Si desea hacer una pregunta no utilice el mensaje de otra persona.

Hacer un nuevo mensaje. es mucho mejor para usted.

Utilice estas fórmulas para obtener los colores deseados.

Formato condicional.

*1ª Condición*: Y(HORA(A1)>=6;HORA(A1)<=8) --> FORMATO AMARILLO

*2ª Condición*: Y(HORA(A1)>8;HORA(A1)<=10) --> FORMATO ROJO

*3ª Condición*: Y(HORA(A1)>10;HORA(A1)<=12) --> FORMATO VERDE


Espero haber ayudado.
--------------------------------------------------------------
Belo Horizonte, Brasil
Marcílio Lobão


----------



## Greg Truby

*Re: Problemas con la hora*

Bueno, estoy suponiendo que usted se da cuenta que con usar =NOW() la hora que usted verá en la celda A1 cambiará cada vez que la hoja calcula...

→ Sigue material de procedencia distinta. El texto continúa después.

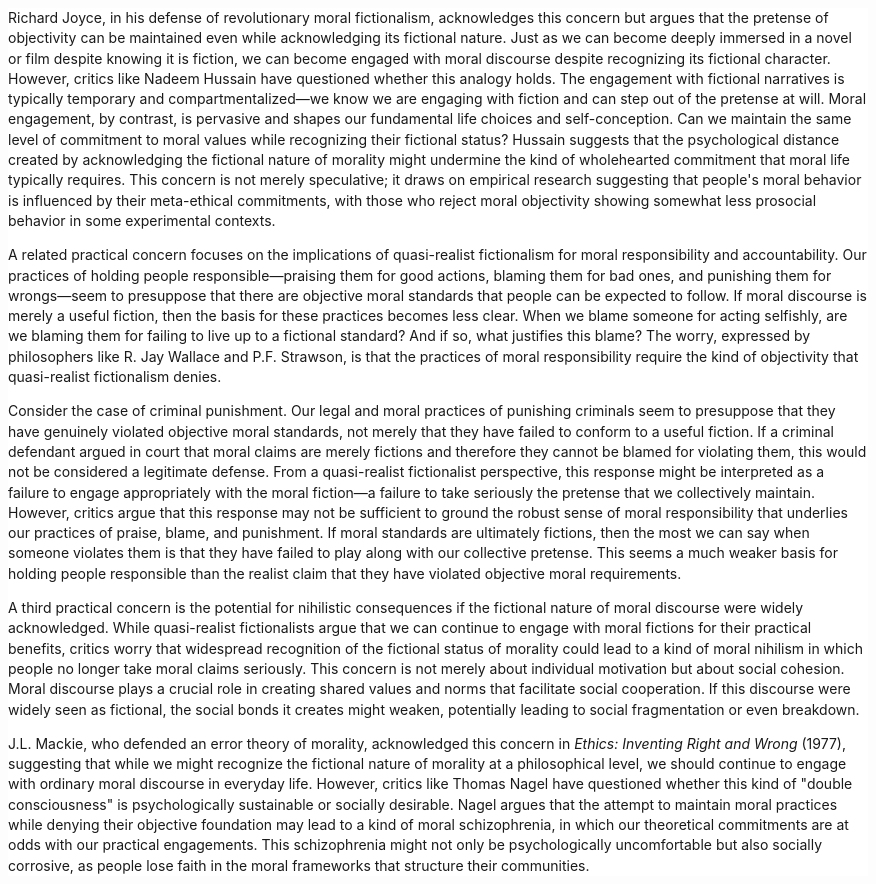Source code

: Richard Joyce, in his defense of revolutionary moral fictionalism, acknowledges this concern but argues that the pretense of objectivity can be maintained even while acknowledging its fictional nature. Just as we can become deeply immersed in a novel or film despite knowing it is fiction, we can become engaged with moral discourse despite recognizing its fictional character. However, critics like Nadeem Hussain have questioned whether this analogy holds. The engagement with fictional narratives is typically temporary and compartmentalized—we know we are engaging with fiction and can step out of the pretense at will. Moral engagement, by contrast, is pervasive and shapes our fundamental life choices and self-conception. Can we maintain the same level of commitment to moral values while recognizing their fictional status? Hussain suggests that the psychological distance created by acknowledging the fictional nature of morality might undermine the kind of wholehearted commitment that moral life typically requires. This concern is not merely speculative; it draws on empirical research suggesting that people's moral behavior is influenced by their meta-ethical commitments, with those who reject moral objectivity showing somewhat less prosocial behavior in some experimental contexts.

A related practical concern focuses on the implications of quasi-realist fictionalism for moral responsibility and accountability. Our practices of holding people responsible—praising them for good actions, blaming them for bad ones, and punishing them for wrongs—seem to presuppose that there are objective moral standards that people can be expected to follow. If moral discourse is merely a useful fiction, then the basis for these practices becomes less clear. When we blame someone for acting selfishly, are we blaming them for failing to live up to a fictional standard? And if so, what justifies this blame? The worry, expressed by philosophers like R. Jay Wallace and P.F. Strawson, is that the practices of moral responsibility require the kind of objectivity that quasi-realist fictionalism denies.

Consider the case of criminal punishment. Our legal and moral practices of punishing criminals seem to presuppose that they have genuinely violated objective moral standards, not merely that they have failed to conform to a useful fiction. If a criminal defendant argued in court that moral claims are merely fictions and therefore they cannot be blamed for violating them, this would not be considered a legitimate defense. From a quasi-realist fictionalist perspective, this response might be interpreted as a failure to engage appropriately with the moral fiction—a failure to take seriously the pretense that we collectively maintain. However, critics argue that this response may not be sufficient to ground the robust sense of moral responsibility that underlies our practices of praise, blame, and punishment. If moral standards are ultimately fictions, then the most we can say when someone violates them is that they have failed to play along with our collective pretense. This seems a much weaker basis for holding people responsible than the realist claim that they have violated objective moral requirements.

A third practical concern is the potential for nihilistic consequences if the fictional nature of moral discourse were widely acknowledged. While quasi-realist fictionalists argue that we can continue to engage with moral fictions for their practical benefits, critics worry that widespread recognition of the fictional status of morality could lead to a kind of moral nihilism in which people no longer take moral claims seriously. This concern is not merely about individual motivation but about social cohesion. Moral discourse plays a crucial role in creating shared values and norms that facilitate social cooperation. If this discourse were widely seen as fictional, the social bonds it creates might weaken, potentially leading to social fragmentation or even breakdown.

J.L. Mackie, who defended an error theory of morality, acknowledged this concern in *Ethics: Inventing Right and Wrong* (1977), suggesting that while we might recognize the fictional nature of morality at a philosophical level, we should continue to engage with ordinary moral discourse in everyday life. However, critics like Thomas Nagel have questioned whether this kind of "double consciousness" is psychologically sustainable or socially desirable. Nagel argues that the attempt to maintain moral practices while denying their objective foundation may lead to a kind of moral schizophrenia, in which our theoretical commitments are at odds with our practical engagements. This schizophrenia might not only be psychologically uncomfortable but also socially corrosive, as people lose faith in the moral frameworks that structure their communities.
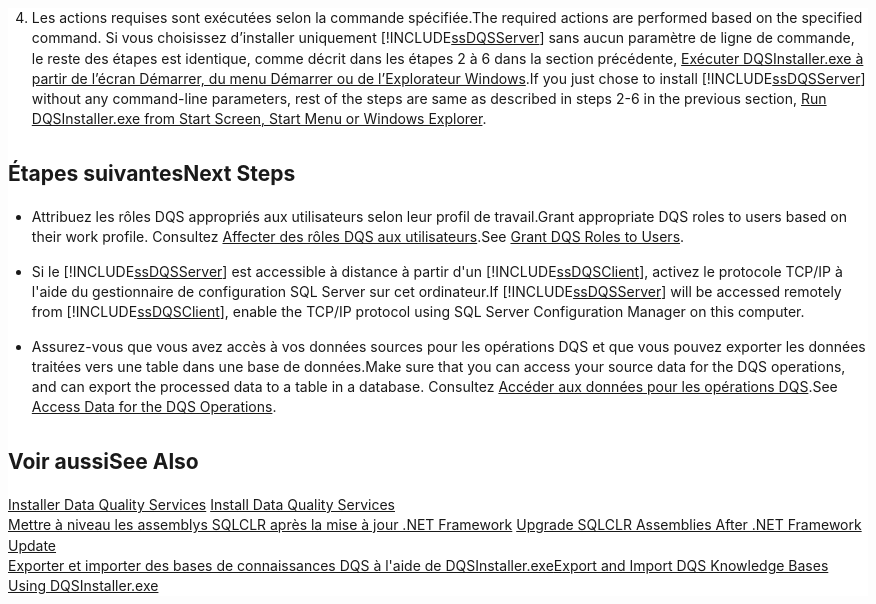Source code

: 4.  <span data-ttu-id="d02b1-184">Les actions requises sont exécutées selon la commande spécifiée.</span><span class="sxs-lookup"><span data-stu-id="d02b1-184">The required actions are performed based on the specified command.</span></span> <span data-ttu-id="d02b1-185">Si vous choisissez d’installer uniquement [!INCLUDE[ssDQSServer](../../includes/ssdqsserver-md.md)] sans aucun paramètre de ligne de commande, le reste des étapes est identique, comme décrit dans les étapes 2 à 6 dans la section précédente, [Exécuter DQSInstaller.exe à partir de l’écran Démarrer, du menu Démarrer ou de l’Explorateur Windows](run-dqsinstaller-exe-to-complete-data-quality-server-installation.md#WindowsExplorer).</span><span class="sxs-lookup"><span data-stu-id="d02b1-185">If you just chose to install [!INCLUDE[ssDQSServer](../../includes/ssdqsserver-md.md)] without any command-line parameters, rest of the steps are same as described in steps 2-6 in the previous section, [Run DQSInstaller.exe from Start Screen, Start Menu or Windows Explorer](run-dqsinstaller-exe-to-complete-data-quality-server-installation.md#WindowsExplorer).</span></span>  
  
## <a name="next-steps"></a><span data-ttu-id="d02b1-186">Étapes suivantes</span><span class="sxs-lookup"><span data-stu-id="d02b1-186">Next Steps</span></span>  
  
-   <span data-ttu-id="d02b1-187">Attribuez les rôles DQS appropriés aux utilisateurs selon leur profil de travail.</span><span class="sxs-lookup"><span data-stu-id="d02b1-187">Grant appropriate DQS roles to users based on their work profile.</span></span> <span data-ttu-id="d02b1-188">Consultez [Affecter des rôles DQS aux utilisateurs](grant-dqs-roles-to-users.md).</span><span class="sxs-lookup"><span data-stu-id="d02b1-188">See [Grant DQS Roles to Users](grant-dqs-roles-to-users.md).</span></span>  
  
-   <span data-ttu-id="d02b1-189">Si le [!INCLUDE[ssDQSServer](../../includes/ssdqsserver-md.md)] est accessible à distance à partir d'un [!INCLUDE[ssDQSClient](../../includes/ssdqsclient-md.md)], activez le protocole TCP/IP à l'aide du gestionnaire de configuration SQL Server sur cet ordinateur.</span><span class="sxs-lookup"><span data-stu-id="d02b1-189">If [!INCLUDE[ssDQSServer](../../includes/ssdqsserver-md.md)] will be accessed remotely from [!INCLUDE[ssDQSClient](../../includes/ssdqsclient-md.md)], enable the TCP/IP protocol using SQL Server Configuration Manager on this computer.</span></span>  
  
-   <span data-ttu-id="d02b1-190">Assurez-vous que vous avez accès à vos données sources pour les opérations DQS et que vous pouvez exporter les données traitées vers une table dans une base de données.</span><span class="sxs-lookup"><span data-stu-id="d02b1-190">Make sure that you can access your source data for the DQS operations, and can export the processed data to a table in a database.</span></span> <span data-ttu-id="d02b1-191">Consultez [Accéder aux données pour les opérations DQS](access-data-for-the-dqs-operations.md).</span><span class="sxs-lookup"><span data-stu-id="d02b1-191">See [Access Data for the DQS Operations](access-data-for-the-dqs-operations.md).</span></span>  
  
## <a name="see-also"></a><span data-ttu-id="d02b1-192">Voir aussi</span><span class="sxs-lookup"><span data-stu-id="d02b1-192">See Also</span></span>  
 <span data-ttu-id="d02b1-193">[Installer Data Quality Services](install-data-quality-services.md) </span><span class="sxs-lookup"><span data-stu-id="d02b1-193">[Install Data Quality Services](install-data-quality-services.md) </span></span>  
 <span data-ttu-id="d02b1-194">[Mettre à niveau les assemblys SQLCLR après la mise à jour .NET Framework](upgrade-sqlclr-assemblies-after-net-framework-update.md) </span><span class="sxs-lookup"><span data-stu-id="d02b1-194">[Upgrade SQLCLR Assemblies After .NET Framework Update](upgrade-sqlclr-assemblies-after-net-framework-update.md) </span></span>  
 [<span data-ttu-id="d02b1-195">Exporter et importer des bases de connaissances DQS à l'aide de DQSInstaller.exe</span><span class="sxs-lookup"><span data-stu-id="d02b1-195">Export and Import DQS Knowledge Bases Using DQSInstaller.exe</span></span>](export-and-import-dqs-knowledge-bases-using-dqsinstaller-exe.md)  
  
  
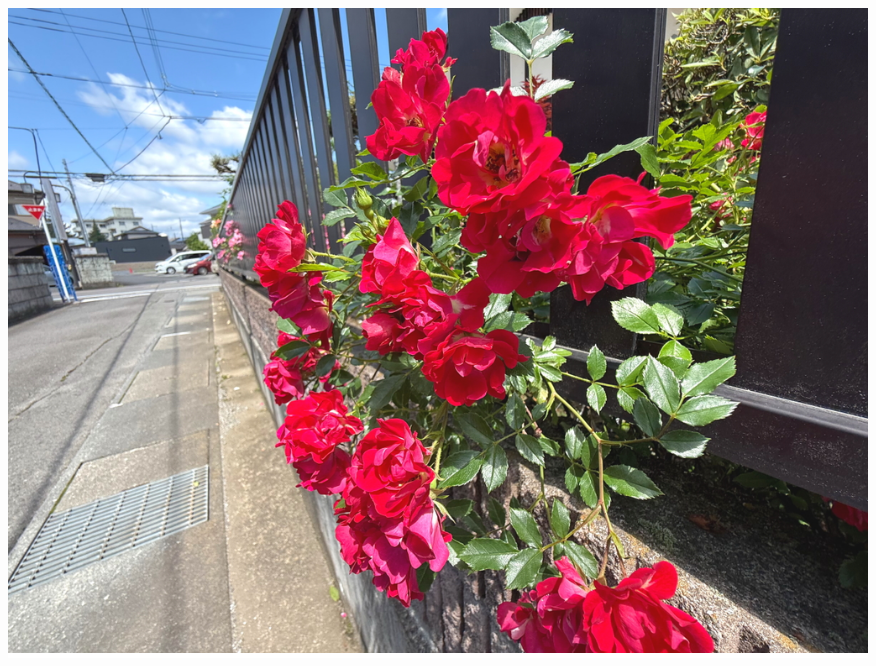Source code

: <a href="20250528_035.JPG" target="_blank"><img src="20250528_035.JPG" alt="サンプル画像" width="900" /></a>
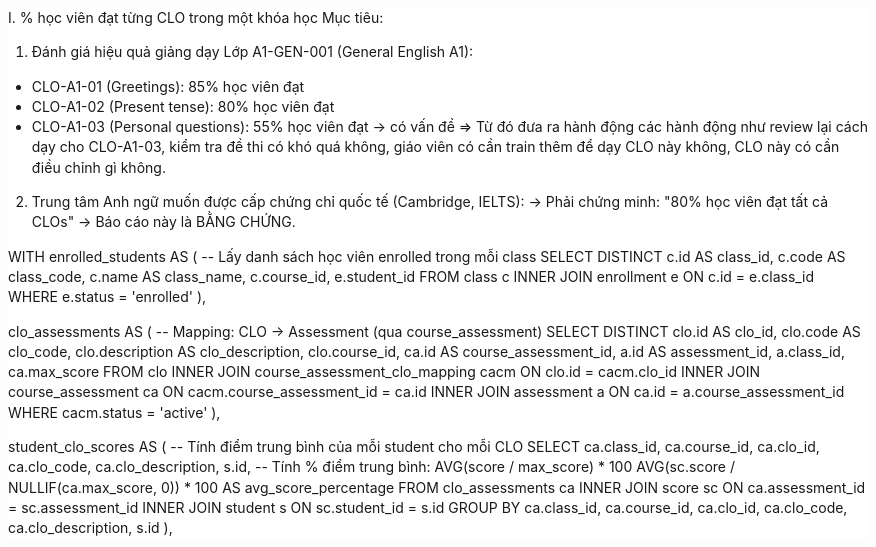 I. % học viên đạt từng CLO trong một khóa học
Mục tiêu: 
1. Đánh giá hiệu quả giảng dạy
Lớp A1-GEN-001 (General English A1):
- CLO-A1-01 (Greetings): 85% học viên đạt
- CLO-A1-02 (Present tense): 80% học viên đạt
- CLO-A1-03 (Personal questions): 55% học viên đạt -> có vấn đề
=> Từ đó đưa ra hành động các hành động như review lại cách dạy cho CLO-A1-03, kiểm tra đề thi có khó quá không, giáo viên có cần train thêm để dạy CLO này không, CLO này có cần điều chỉnh gì không.
2. Trung tâm Anh ngữ muốn được cấp chứng chỉ quốc tế (Cambridge, IELTS):
→ Phải chứng minh: "80% học viên đạt tất cả CLOs"
→ Báo cáo này là BẰNG CHỨNG.

WITH enrolled_students AS (
    -- Lấy danh sách học viên enrolled trong mỗi class
    SELECT DISTINCT
        c.id AS class_id,
        c.code AS class_code,
        c.name AS class_name,
        c.course_id,
        e.student_id
    FROM class c
    INNER JOIN enrollment e ON c.id = e.class_id
    WHERE e.status = 'enrolled'
),

clo_assessments AS (
    -- Mapping: CLO → Assessment (qua course_assessment)
    SELECT DISTINCT
        clo.id AS clo_id,
        clo.code AS clo_code,
        clo.description AS clo_description,
        clo.course_id,
        ca.id AS course_assessment_id,
        a.id AS assessment_id,
        a.class_id,
        ca.max_score
    FROM clo
    INNER JOIN course_assessment_clo_mapping cacm ON clo.id = cacm.clo_id
    INNER JOIN course_assessment ca ON cacm.course_assessment_id = ca.id
    INNER JOIN assessment a ON ca.id = a.course_assessment_id
    WHERE cacm.status = 'active'
),

student_clo_scores AS (
    -- Tính điểm trung bình của mỗi student cho mỗi CLO
    SELECT
        ca.class_id,
        ca.course_id,
        ca.clo_id,
        ca.clo_code,
        ca.clo_description,
        s.id,
        -- Tính % điểm trung bình: AVG(score / max_score) * 100
        AVG(sc.score / NULLIF(ca.max_score, 0)) * 100 AS avg_score_percentage
    FROM clo_assessments ca
    INNER JOIN score sc ON ca.assessment_id = sc.assessment_id
    INNER JOIN student s ON sc.student_id = s.id
    GROUP BY ca.class_id, ca.course_id, ca.clo_id, ca.clo_code, ca.clo_description, s.id
),
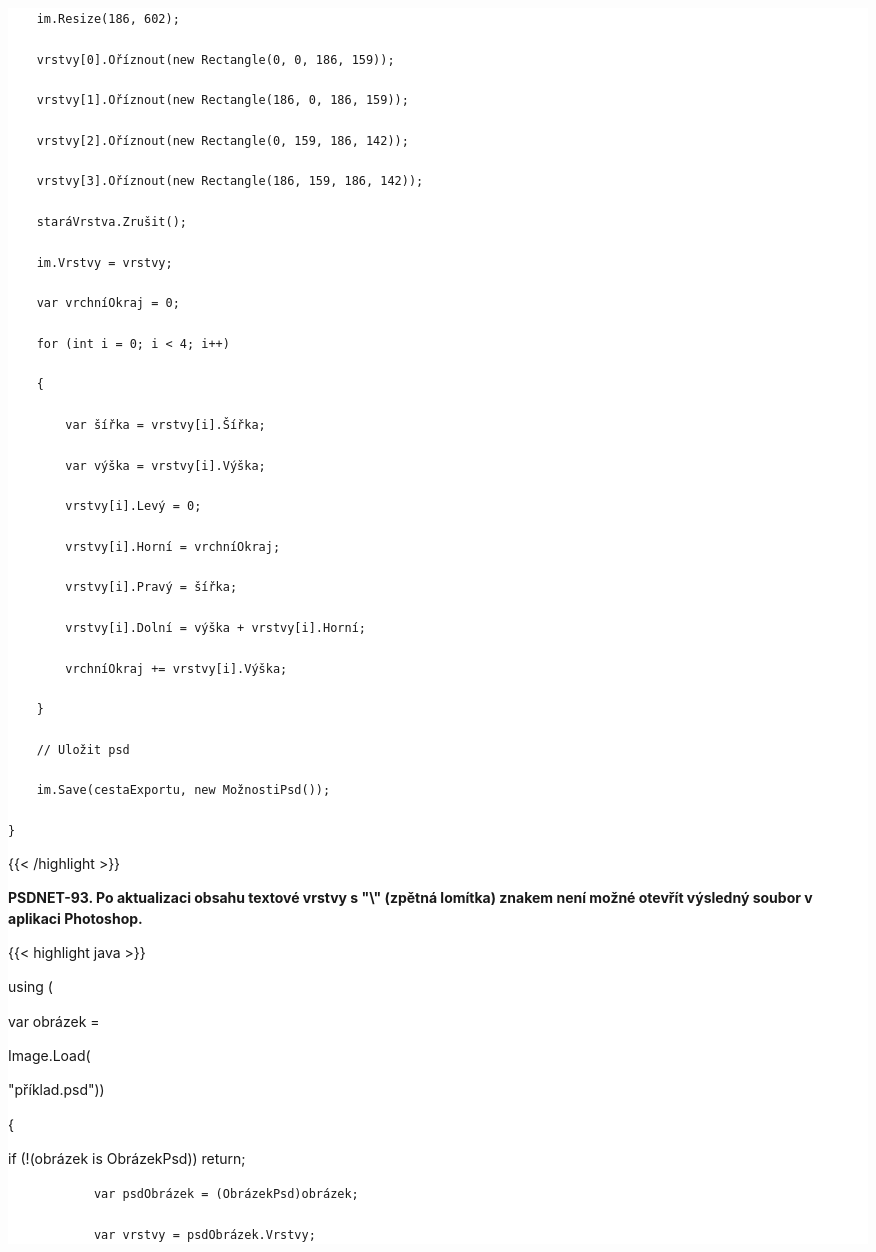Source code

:         im.Resize(186, 602);

        vrstvy[0].Oříznout(new Rectangle(0, 0, 186, 159));

        vrstvy[1].Oříznout(new Rectangle(186, 0, 186, 159));

        vrstvy[2].Oříznout(new Rectangle(0, 159, 186, 142));

        vrstvy[3].Oříznout(new Rectangle(186, 159, 186, 142));

        staráVrstva.Zrušit();

        im.Vrstvy = vrstvy;

        var vrchníOkraj = 0;

        for (int i = 0; i < 4; i++)

        {

            var šířka = vrstvy[i].Šířka;

            var výška = vrstvy[i].Výška;

            vrstvy[i].Levý = 0;

            vrstvy[i].Horní = vrchníOkraj;

            vrstvy[i].Pravý = šířka;

            vrstvy[i].Dolní = výška + vrstvy[i].Horní;

            vrchníOkraj += vrstvy[i].Výška;

        }

        // Uložit psd

        im.Save(cestaExportu, new MožnostiPsd());

    }

{{< /highlight >}}

**PSDNET-93. Po aktualizaci obsahu textové vrstvy s "\\" (zpětná lomítka) znakem není možné otevřít výsledný soubor v aplikaci Photoshop.**

{{< highlight java >}}

 using (

var obrázek =

Image.Load(

"příklad.psd"))

{

if (!(obrázek is ObrázekPsd)) return;

                var psdObrázek = (ObrázekPsd)obrázek;

                var vrstvy = psdObrázek.Vrstvy;
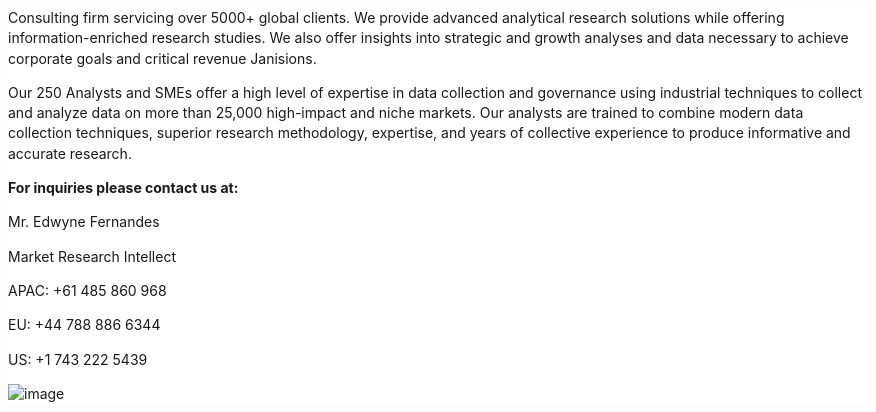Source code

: Consulting firm servicing over 5000+ global clients. We provide advanced analytical research solutions while offering information-enriched research studies.&nbsp;</span>We also offer insights into strategic and growth analyses and data necessary to achieve corporate goals and critical revenue Janisions.</p><p><span class="">Our 250 Analysts and SMEs offer a high level of expertise in data collection and governance using industrial techniques to collect and analyze data on more than 25,000 high-impact and niche markets. Our analysts are trained to combine modern data collection techniques, superior research methodology, expertise, and years of collective experience to produce informative and accurate research.</span></p><p><strong>For inquiries please contact us at:</strong></p><p>Mr. Edwyne Fernandes</p><p>Market Research Intellect</p><p>APAC: +61 485 860 968</p><p>EU: +44 788 886 6344</p><p>US: +1 743 222 5439</p>
![image](https://github.com/user-attachments/assets/ec0ac00f-f52b-494e-9c67-fb22f5f7e595)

Para hacer lo que usted pide, vaya a la celda A2 y añada las siguientes reglas de formato condicional

* =AND($A$1>=TIME(6,0,0),$A$1<=TIME(8,0,0))*       y ponga el formato de color amarillo
*=AND($A$1>TIME(8,0,0),$A$1<=TIME(10,0,0))*   y ponga el formato de color rojo
*=AND($A$1>TIME(10,0,0),$A$1<=TIME(12,0,0))*  y ponga el formato de color verde

Si usted nos indica cual versión de Excel está usando le podemos dar instrucciones más específicas sobre cómo hacer formato condicional si usted no conoce esta habilidad de Excel.


----------